▶ Work request
Please write out all of the entries beneath this line exactly, skipping the pictures.
▼
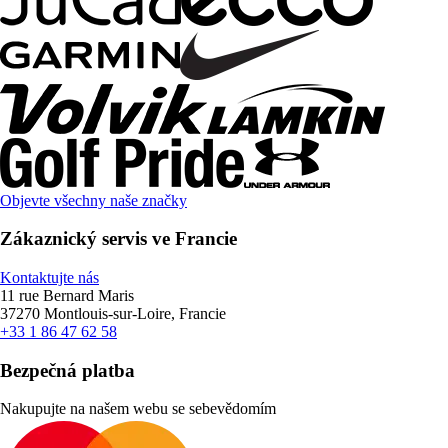
Objevte všechny naše značky
Zákaznický servis ve Francie
Kontaktujte nás
11 rue Bernard Maris
37270 Montlouis-sur-Loire, Francie
+33 1 86 47 62 58
Bezpečná platba
Nakupujte na našem webu se sebevědomím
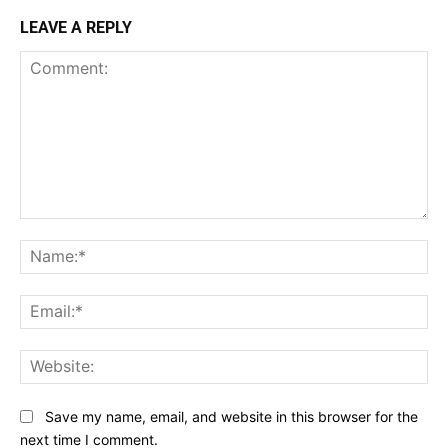
LEAVE A REPLY
Comment:
Na
Ema
Web
Save my name, email, and website in this browser for the
next time I comment.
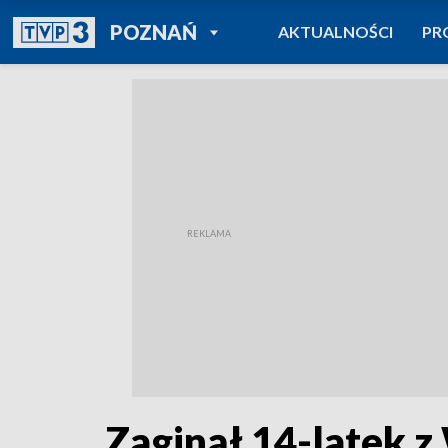
POWRÓT DO
POZNAŃ
AKTUALNOŚCI
PR
TVP REGIONY
Zaginął 14-latek z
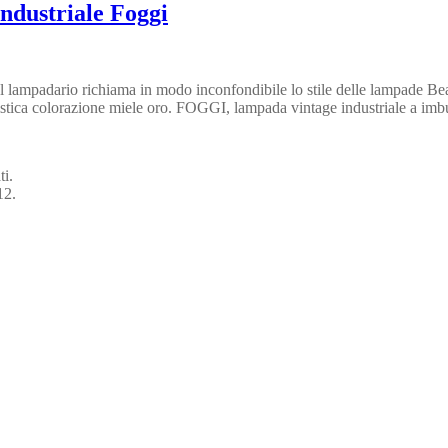
ndustriale Foggi
 lampadario richiama in modo inconfondibile lo stile delle lampade Bea
tteristica colorazione miele oro. FOGGI, lampada vintage industriale a i
ti.
12.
▲
▶ Expected answer
Objevte všechny naše značky
Zákaznický servis ve Francie
Kontaktujte nás
11 rue Bernard Maris
37270 Montlouis-sur-Loire, Francie
+33 1 86 47 62 58
Bezpečná platba
Nakupujte na našem webu se sebevědomím
LEAVE A REPLY
Comment:
Na
Ema
Web
Save my name, email, and website in this browser for the
next time I comment.
POWRÓT DO
POZNAŃ
AKTUALNOŚCI
PR
TVP REGIONY
Zaginął 14-latek z
ndustriale Foggi
 lampadario richiama in modo inconfondibile lo stile delle lampade Bea
tteristica colorazione miele oro. FOGGI, lampada vintage industriale a i
ti.
12.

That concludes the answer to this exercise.